Data extract START

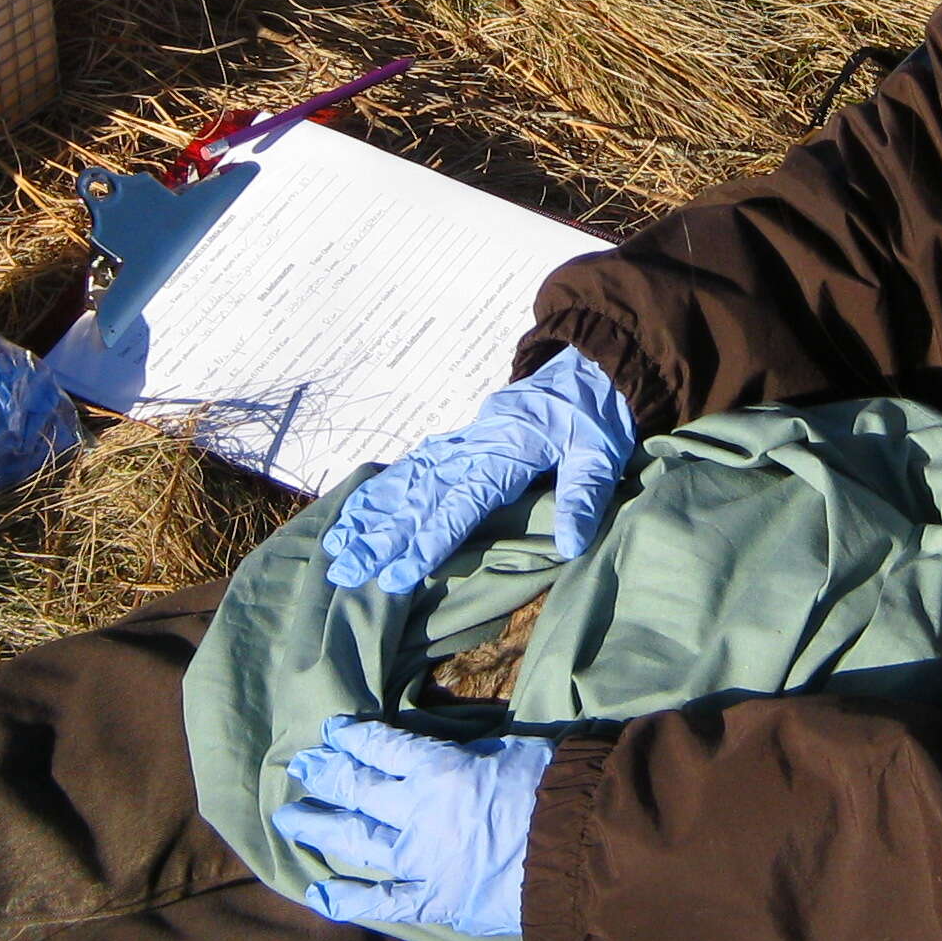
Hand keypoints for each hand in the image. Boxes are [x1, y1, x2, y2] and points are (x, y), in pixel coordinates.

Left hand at [272, 717, 552, 937]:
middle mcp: (419, 812)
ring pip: (357, 841)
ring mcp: (422, 860)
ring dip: (320, 827)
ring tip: (290, 818)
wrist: (583, 853)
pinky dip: (350, 899)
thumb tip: (445, 752)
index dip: (354, 737)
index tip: (332, 731)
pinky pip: (384, 902)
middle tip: (301, 767)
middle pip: (359, 789)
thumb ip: (469, 753)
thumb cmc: (556, 790)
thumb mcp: (512, 749)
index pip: (384, 746)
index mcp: (440, 769)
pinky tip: (318, 893)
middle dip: (327, 775)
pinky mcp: (436, 900)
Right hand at [320, 348, 637, 594]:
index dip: (430, 538)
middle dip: (383, 535)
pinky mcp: (458, 440)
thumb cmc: (596, 417)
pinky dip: (383, 488)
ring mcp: (462, 440)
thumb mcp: (603, 454)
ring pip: (409, 478)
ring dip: (372, 513)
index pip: (462, 500)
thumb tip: (570, 546)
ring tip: (338, 546)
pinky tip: (357, 511)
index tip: (400, 573)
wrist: (589, 367)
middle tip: (348, 571)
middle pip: (422, 493)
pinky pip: (414, 465)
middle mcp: (474, 443)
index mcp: (508, 448)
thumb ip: (584, 497)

Data extract END

Work to complete:
Which lines of the records above contain the word "index"? Report each one.

Response area:
index dip: (354, 737)
index tip: (332, 731)
index pip: (384, 746)
index mcp: (440, 769)
index dip: (430, 538)
index pip: (462, 500)
index tip: (400, 573)
index mcp: (508, 448)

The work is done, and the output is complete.